### Task item
Extract only the lines from the start of the entries below to the line with "Course Outcome 1", inclusive; omit every picture.

Record extracts START

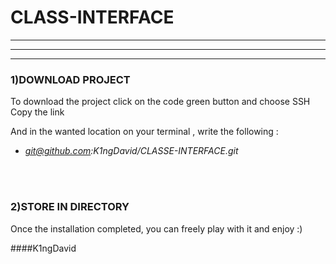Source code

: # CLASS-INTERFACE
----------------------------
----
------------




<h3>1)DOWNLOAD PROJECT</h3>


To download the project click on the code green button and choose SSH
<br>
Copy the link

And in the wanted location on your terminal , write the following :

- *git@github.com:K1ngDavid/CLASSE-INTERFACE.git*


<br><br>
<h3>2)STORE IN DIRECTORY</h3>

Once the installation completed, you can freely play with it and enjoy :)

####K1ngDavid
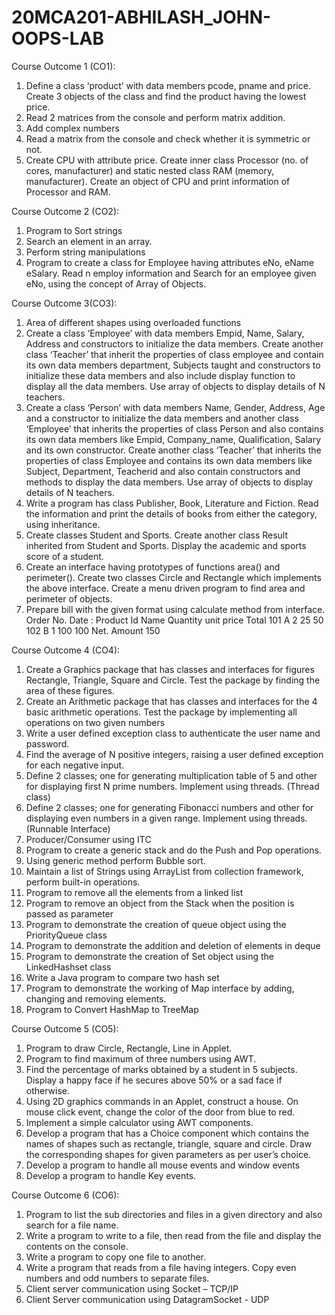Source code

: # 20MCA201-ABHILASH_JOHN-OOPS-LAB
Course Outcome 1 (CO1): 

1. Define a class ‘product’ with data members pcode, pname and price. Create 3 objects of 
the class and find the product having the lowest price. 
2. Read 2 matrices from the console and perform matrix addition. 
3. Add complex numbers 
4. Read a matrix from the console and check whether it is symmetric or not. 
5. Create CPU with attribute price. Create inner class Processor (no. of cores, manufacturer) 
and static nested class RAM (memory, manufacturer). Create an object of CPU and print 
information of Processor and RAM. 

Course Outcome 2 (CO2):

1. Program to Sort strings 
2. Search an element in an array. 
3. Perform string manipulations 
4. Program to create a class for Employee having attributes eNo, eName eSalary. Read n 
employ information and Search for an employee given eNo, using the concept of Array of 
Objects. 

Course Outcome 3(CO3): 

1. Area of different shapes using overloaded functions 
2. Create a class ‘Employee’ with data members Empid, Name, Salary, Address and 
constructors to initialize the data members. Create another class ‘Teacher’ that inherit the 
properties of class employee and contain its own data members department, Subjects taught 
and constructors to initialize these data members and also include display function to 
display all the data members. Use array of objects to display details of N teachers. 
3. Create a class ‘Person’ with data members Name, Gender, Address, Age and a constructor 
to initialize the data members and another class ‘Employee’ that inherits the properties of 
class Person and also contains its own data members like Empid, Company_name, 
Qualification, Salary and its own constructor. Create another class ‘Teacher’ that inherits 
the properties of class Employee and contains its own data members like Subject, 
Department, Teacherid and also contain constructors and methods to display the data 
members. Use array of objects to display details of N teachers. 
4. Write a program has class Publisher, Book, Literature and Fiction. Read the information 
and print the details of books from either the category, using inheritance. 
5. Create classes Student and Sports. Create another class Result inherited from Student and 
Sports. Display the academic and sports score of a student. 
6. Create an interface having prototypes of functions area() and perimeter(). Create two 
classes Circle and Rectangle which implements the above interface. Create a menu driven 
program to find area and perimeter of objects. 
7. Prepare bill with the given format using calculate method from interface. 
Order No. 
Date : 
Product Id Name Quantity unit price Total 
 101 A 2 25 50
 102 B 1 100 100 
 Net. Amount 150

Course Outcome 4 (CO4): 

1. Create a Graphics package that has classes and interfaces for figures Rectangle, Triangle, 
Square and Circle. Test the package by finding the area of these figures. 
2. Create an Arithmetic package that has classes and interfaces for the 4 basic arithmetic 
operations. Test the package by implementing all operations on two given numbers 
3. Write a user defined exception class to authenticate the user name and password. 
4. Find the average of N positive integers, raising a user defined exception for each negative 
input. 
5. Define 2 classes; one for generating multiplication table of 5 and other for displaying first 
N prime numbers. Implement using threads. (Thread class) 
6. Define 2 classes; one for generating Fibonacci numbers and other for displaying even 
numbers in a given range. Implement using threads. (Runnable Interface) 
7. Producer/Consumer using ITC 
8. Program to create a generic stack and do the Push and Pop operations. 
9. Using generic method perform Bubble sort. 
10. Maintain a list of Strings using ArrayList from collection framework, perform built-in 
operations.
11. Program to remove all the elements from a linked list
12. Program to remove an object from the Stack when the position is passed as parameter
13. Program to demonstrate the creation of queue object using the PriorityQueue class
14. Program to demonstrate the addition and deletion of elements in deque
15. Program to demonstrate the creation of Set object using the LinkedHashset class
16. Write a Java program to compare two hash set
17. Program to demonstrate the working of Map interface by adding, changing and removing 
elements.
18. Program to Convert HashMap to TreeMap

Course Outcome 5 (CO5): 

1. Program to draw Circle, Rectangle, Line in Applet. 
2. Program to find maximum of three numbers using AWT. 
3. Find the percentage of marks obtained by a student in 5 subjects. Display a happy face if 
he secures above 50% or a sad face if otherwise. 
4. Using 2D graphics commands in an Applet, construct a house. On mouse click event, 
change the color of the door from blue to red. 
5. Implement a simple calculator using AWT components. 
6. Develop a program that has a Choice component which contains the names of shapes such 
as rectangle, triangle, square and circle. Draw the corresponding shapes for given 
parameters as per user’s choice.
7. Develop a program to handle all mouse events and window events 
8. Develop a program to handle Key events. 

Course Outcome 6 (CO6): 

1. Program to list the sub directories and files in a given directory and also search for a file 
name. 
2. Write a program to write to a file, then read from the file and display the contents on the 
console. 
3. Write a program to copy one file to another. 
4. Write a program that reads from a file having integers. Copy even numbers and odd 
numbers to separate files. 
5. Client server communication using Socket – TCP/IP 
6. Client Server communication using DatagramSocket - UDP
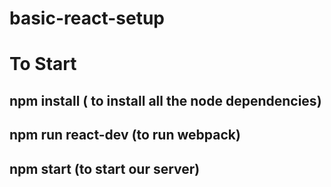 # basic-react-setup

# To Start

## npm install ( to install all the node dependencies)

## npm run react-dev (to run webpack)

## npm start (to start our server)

Record extracts END

### Task result
Source code

: # CLASS-INTERFACE
----------------------------
----
------------




<h3>1)DOWNLOAD PROJECT</h3>


To download the project click on the code green button and choose SSH
<br>
Copy the link

And in the wanted location on your terminal , write the following :

- *git@github.com:K1ngDavid/CLASSE-INTERFACE.git*


<br><br>
<h3>2)STORE IN DIRECTORY</h3>

Once the installation completed, you can freely play with it and enjoy :)

####K1ngDavid
Source code

: # 20MCA201-ABHILASH_JOHN-OOPS-LAB
Course Outcome 1 (CO1): 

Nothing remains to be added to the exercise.